Friday 3 November 2017

Razia Polisi Bisa Menghambat Proses Pendidikan

oleh Tom Finaldin


Kita harus memberikan apresiasi kepada aparat apa pun yang bekerja dengan baik dengan niat baik untuk membuat negara dan masyarakat menjadi baik. Akan tetapi, kita pun harus ingat dengan pepatah tak ada gading yang tak retak, ‘segala hal tidak ada yang sempurna’, kecuali Allah swt tentunya. Keretakan itulah yang harus memunculkan kritik yang mengarah pada perbaikan.

            Saat ini pun saya ingin memberikan kritik kepada aktivitas polisi yang sedang rajin-rajinnya menggelar operasi zebra. Tulisan ini dibuat karena dipicu oleh keheranan saya karena polisi melakukan tilang kepada anak saya. Jujur saja, ketika saya melakukan peliputan sebuah acara pelatihan kepemimpinan selama tiga hari berturut-turut, saya dikagetkan pesan WA dari istri saya yang mengabarkan sepeda motor anak saya ditahan oleh polisi karena tidak bawa STNK.

            Kok bisa anak saya dihentikan oleh polisi ketika berangkat sekolah?

            Aneh bin ajaib.

            Saya merasa aneh karena kepolisian setempat pernah memberikan kelonggaran luar biasa kepada para siswa di sekolah anak saya dengan memperbolehkan menggunakan kendaraan bermotor tanpa memiliki SIM. Akan tetapi, tiba-tiba motor anak saya dan anak yang lainnya dihentikan saat pagi sekali, antara sekitar pukul 06.00-6.30.

            Mereka kan sedang berangkat sekolah, mengapa harus dihentikan?

            Apanya yang salah?

            Tidak mungkin dihentikan karena tidak bawa STNK.

            Bagaimana mungkin polisi tahu bahwa anak saya lupa bawa STNK sebelum dia menghentikan motor anak saya?

            Polisi baru tahu anak saya tidak bawa STNK karena dia menghentikan terlebih dahulu motor anak saya. Setelah itu baru diketahui anak saya lupa bawa STNK.

            Begitu kan logikanya?

            Aksi polisi menghentikan motor anak saya dengan anak saya lupa bawa STNK adalah dua hal yang berbeda. Hal yang saya tidak mengerti adalah penyebab polisi menghentikan motor anak saya.

            Apakah polisi berhak menghentikan kendaraan yang sedang melaju tanpa alasan apa pun alias sekehendaknya sendiri?
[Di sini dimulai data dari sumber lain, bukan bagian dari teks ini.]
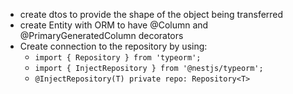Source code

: - create dtos to provide the shape of the object being transferred
- create Entity with ORM to have @Column and @PrimaryGeneratedColumn decorators
- Create connection to the repository by using:
  - `import { Repository } from 'typeorm';`
  - `import { InjectRepository } from '@nestjs/typeorm';`
  -  `@InjectRepository(T) private repo: Repository<T>`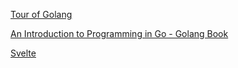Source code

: [Tour of Golang](https://tour.golang.org/welcome/1)

[An Introduction to Programming in Go - Golang Book](https://www.golang-book.com/books/intro)

[Svelte](https://svelte.dev)
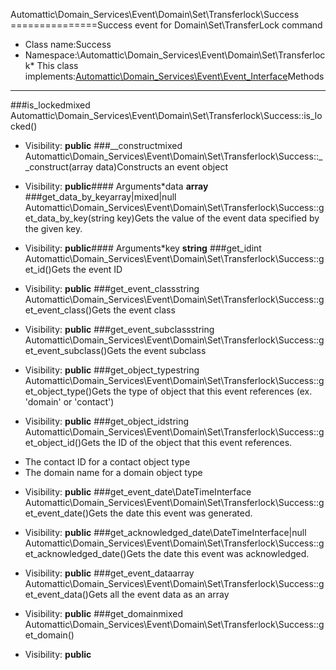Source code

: Automattic\Domain_Services\Event\Domain\Set\Transferlock\Success
===============Success event for Domain\Set\TransferLock command
* Class name:Success
* Namespace:\Automattic\Domain_Services\Event\Domain\Set\Transferlock* This class implements:[Automattic\Domain_Services\Event\Event_Interface](Automattic-Domain_Services-Event-Event_Interface.md)Methods
-------
###is_lockedmixed Automattic\Domain_Services\Event\Domain\Set\Transferlock\Success::is_locked()



* Visibility: **public**
###__constructmixed Automattic\Domain_Services\Event\Domain\Set\Transferlock\Success::__construct(array data)Constructs an event object



* Visibility: **public**#### Arguments*data **array**
###get_data_by_keyarray|mixed|null Automattic\Domain_Services\Event\Domain\Set\Transferlock\Success::get_data_by_key(string key)Gets the value of the event data specified by the given key.



* Visibility: **public**#### Arguments*key **string**
###get_idint Automattic\Domain_Services\Event\Domain\Set\Transferlock\Success::get_id()Gets the event ID



* Visibility: **public**
###get_event_classstring Automattic\Domain_Services\Event\Domain\Set\Transferlock\Success::get_event_class()Gets the event class



* Visibility: **public**
###get_event_subclassstring Automattic\Domain_Services\Event\Domain\Set\Transferlock\Success::get_event_subclass()Gets the event subclass



* Visibility: **public**
###get_object_typestring Automattic\Domain_Services\Event\Domain\Set\Transferlock\Success::get_object_type()Gets the type of object that this event references (ex. 'domain' or 'contact')



* Visibility: **public**
###get_object_idstring Automattic\Domain_Services\Event\Domain\Set\Transferlock\Success::get_object_id()Gets the ID of the object that this event references.

- The contact ID for a contact object type
- The domain name for a domain object type

* Visibility: **public**
###get_event_date\DateTimeInterface Automattic\Domain_Services\Event\Domain\Set\Transferlock\Success::get_event_date()Gets the date this event was generated.



* Visibility: **public**
###get_acknowledged_date\DateTimeInterface|null Automattic\Domain_Services\Event\Domain\Set\Transferlock\Success::get_acknowledged_date()Gets the date this event was acknowledged.



* Visibility: **public**
###get_event_dataarray Automattic\Domain_Services\Event\Domain\Set\Transferlock\Success::get_event_data()Gets all the event data as an array



* Visibility: **public**
###get_domainmixed Automattic\Domain_Services\Event\Domain\Set\Transferlock\Success::get_domain()



* Visibility: **public**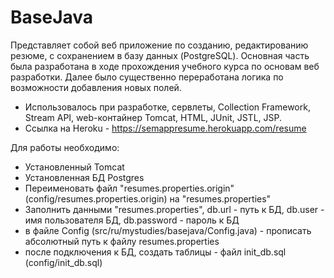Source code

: # BaseJava
Представляет собой веб приложение по созданию, редактированию резюме, с сохранением в базу данных (PostgreSQL).
Основная часть была разработана в ходе прохождения учебного курса по основам веб разработки.
Далее было существенно переработана логика по возможности добавления новых полей.
* Использовалось при разработке, сервлеты, Collection Framework, Stream API, web-контайнер Tomcat, HTML, JUnit, JSTL, JSP. 
* Ссылка на Heroku - https://semappresume.herokuapp.com/resume

Для работы необходимо:
* Установленный Tomcat
* Установленная БД Postgres
* Переименовать файл "resumes.properties.origin" (config/resumes.properties.origin) на "resumes.properties"
* Заполнить данными "resumes.properties", 
  db.url - путь к БД,
  db.user - имя пользователя БД,
  db.password - пароль к БД
* в файле Config (src/ru/mystudies/basejava/Config.java) - прописать абсолютный путь к файлу resumes.properties
* после подключения к БД, создать таблицы - файл init_db.sql (config/init_db.sql)
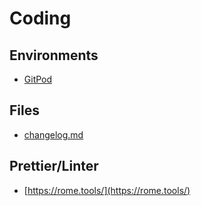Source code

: # Coding

## Environments

- [GitPod](https://www.gitpod.io/)

## Files

- [changelog.md](https://changelog.md/)

## Prettier/Linter

- [https://rome.tools/](https://rome.tools/)
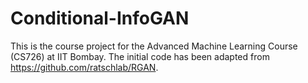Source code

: # Conditional-InfoGAN

This is the course project for the Advanced Machine Learning Course (CS726) at IIT Bombay. The initial code has been adapted from https://github.com/ratschlab/RGAN. 
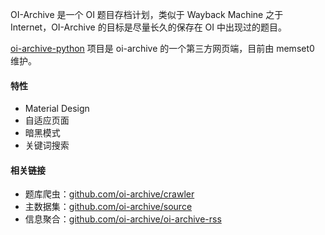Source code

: OI-Archive 是一个 OI 题目存档计划，类似于 Wayback Machine 之于 Internet，OI-Archive 的目标是尽量长久的保存在 OI 中出现过的题目。

[oi-archive-python](https://github.com/memset0/oi-archive-python) 项目是 oi-archive 的一个第三方网页端，目前由 memset0 维护。

#### 特性

* Material Design
* 自适应页面
* 暗黑模式
* 关键词搜索

#### 相关链接

* 题库爬虫：[github.com/oi-archive/crawler](https://github.com/oi-archive/crawler)
* 主数据集：[github.com/oi-archive/source](https://github.com/oi-archive/source)
* 信息聚合：[github.com/oi-archive/oi-archive-rss](https://github.com/oi-archive/oi-archive-rss)
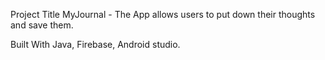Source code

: Project Title
MyJournal - The App allows users to put down their thoughts and save them.

Built With
Java, Firebase, Android studio.

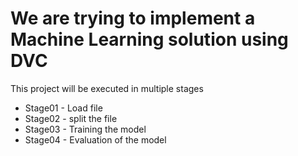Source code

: # We are trying to implement a Machine Learning solution using DVC
This project will be executed in multiple stages
- Stage01 - Load file
- Stage02 - split the file
- Stage03 - Training the model
- Stage04 - Evaluation of the model
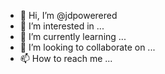 - 👋 Hi, I’m @jdpowerered
- 👀 I’m interested in ...
- 🌱 I’m currently learning ...
- 💞️ I’m looking to collaborate on ...
- 📫 How to reach me ...

<!---
jdpowerered/jdpowerered is a ✨ special ✨ repository because its `README.md` (this file) appears on your GitHub profile.
You can click the Preview link to take a look at your changes.
--->

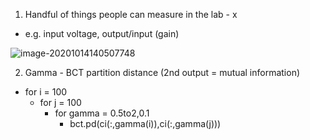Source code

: 1) Handful of things people can measure in the lab - x 

-  e.g. input voltage, output/input (gain)

![image-20201014140507748](C:\Users\61424\AppData\Roaming\Typora\typora-user-images\image-20201014140507748.png)

2) Gamma - BCT partition distance (2nd output = mutual information)

- for i = 100
  - for j = 100
    - for gamma = 0.5to2,0.1
      - bct.pd(ci(:,gamma(i)),ci(:,gamma(j)))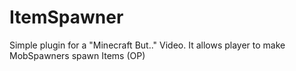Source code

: # ItemSpawner
Simple plugin for a "Minecraft But.." Video. It allows player to make MobSpawners spawn Items (OP)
            Kelengkapan fisik sepeda motor anak saya komplit, tak ada kekurangan apa pun, dia menggunakan helm, sendirian, mengapa harus dihentikan?
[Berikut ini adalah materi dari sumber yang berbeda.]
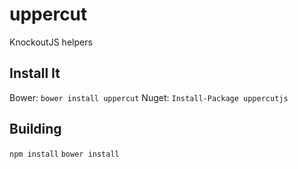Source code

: # uppercut
KnockoutJS helpers

## Install It
Bower: `bower install uppercut`
Nuget: `Install-Package uppercutjs`



## Building
`npm install` 
`bower install`
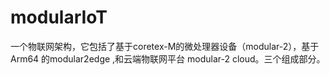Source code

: # modularIoT
一个物联网架构，它包括了基于coretex-M的微处理器设备（modular-2），基于Arm64 的modular2edge ,和云端物联网平台 modular-2 cloud。三个组成部分。
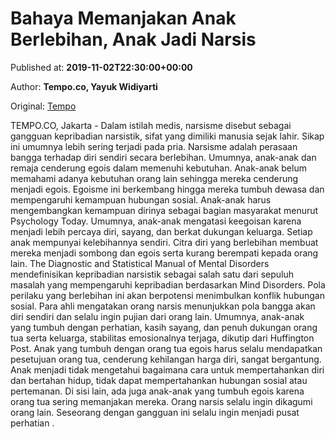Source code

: 
# Bahaya Memanjakan Anak Berlebihan, Anak Jadi Narsis

Published at: **2019-11-02T22:30:00+00:00**

Author: **Tempo.co, Yayuk Widiyarti**

Original: [Tempo](https://gaya.tempo.co/read/1267627/bahaya-memanjakan-anak-berlebihan-anak-jadi-narsis)

TEMPO.CO, Jakarta - Dalam istilah medis, narsisme disebut sebagai gangguan kepribadian narsistik, sifat yang dimiliki manusia sejak lahir. Sikap ini umumnya lebih sering terjadi pada pria.
Narsisme adalah perasaan bangga terhadap diri sendiri secara berlebihan. Umumnya, anak-anak dan remaja cenderung egois dalam memenuhi kebutuhan. Anak-anak belum memahami adanya kebutuhan orang lain sehingga mereka cenderung menjadi egois.
Egoisme ini berkembang hingga mereka tumbuh dewasa dan mempengaruhi kemampuan hubungan sosial. Anak-anak harus mengembangkan kemampuan dirinya sebagai bagian masyarakat menurut Psychology Today.
Umumnya, anak-anak mengatasi keegoisan karena menjadi lebih percaya diri, sayang, dan berkat dukungan keluarga. Setiap anak mempunyai kelebihannya sendiri. Citra diri yang berlebihan membuat mereka menjadi sombong dan egois serta kurang berempati kepada orang lain.
The Diagnostic and Statistical Manual of Mental Disorders mendefinisikan kepribadian narsistik sebagai salah satu dari sepuluh masalah yang mempengaruhi kepribadian berdasarkan Mind Disorders. Pola perilaku yang berlebihan ini akan berpotensi menimbulkan konflik hubungan sosial.
Para ahli mengatakan orang narsis menunjukkan pola bangga akan diri sendiri dan selalu ingin pujian dari orang lain. Umumnya, anak-anak yang tumbuh dengan perhatian, kasih sayang, dan penuh dukungan orang tua serta keluarga, stabilitas emosionalnya terjaga, dikutip dari Huffington Post.
Anak yang tumbuh dengan orang tua egois harus selalu mendapatkan pesetujuan orang tua, cenderung kehilangan harga diri, sangat bergantung. Anak menjadi tidak mengetahui bagaimana cara untuk mempertahankan diri dan bertahan hidup, tidak dapat mempertahankan hubungan sosial atau pertemanan.
Di sisi lain, ada juga anak-anak yang tumbuh egois karena orang tua sering memanjakan mereka. Orang narsis selalu ingin dikagumi orang lain. Seseorang dengan gangguan ini selalu ingin menjadi pusat perhatian .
            Apakah polisi curiga anak saya tidak membawa SIM karena dia masih menggunakan seragam SMA?

            Kalau alasannya itu, sungguh lucu karena pasti anak saya tidak bawa SIM. Dia memang belum punya SIM karena belum waktunya. Seharusnya, polisi sudah sangat tahu itu. Tak perlu curiga karena sudah pasti adanya. Bukan anak saya saja yang belum punya, ratusan pelajar SMA dan SMP pun belum memiliki SIM dan hal itu biasa wajar terjadi. Jangan curiga lagi.

            Perlu diketahui bahwa saya tinggal di Kabupaten Bandung yang banyak sekali tidak memiliki jalan akses untuk kendaraan umum dalam jarak tempuh yang sangat panjang, berkilo-kilo meter. Ada beberapa sekolah yang jauh dari jalan raya dan tidak memiliki akses kendaraan umum. Hal itulah yang membuat kepolisian setempat memberikan kelonggaran bagi para siswa untuk menggunakan sepeda motor tanpa harus memiliki SIM karena memang belum waktunya. Bahkan, polisi sempat memberikan sosialisasi tentang hal itu secara langsung ke sekolah anak saya, SMAN 1 Katapang, Kabupaten Bandung. Siswa boleh menggunakan kendaraan dengan catatan tetap menggunakan helm dan alat kelengkapan sepeda motornya komplit, seperti, lampu, spion, dan lain sebagainya.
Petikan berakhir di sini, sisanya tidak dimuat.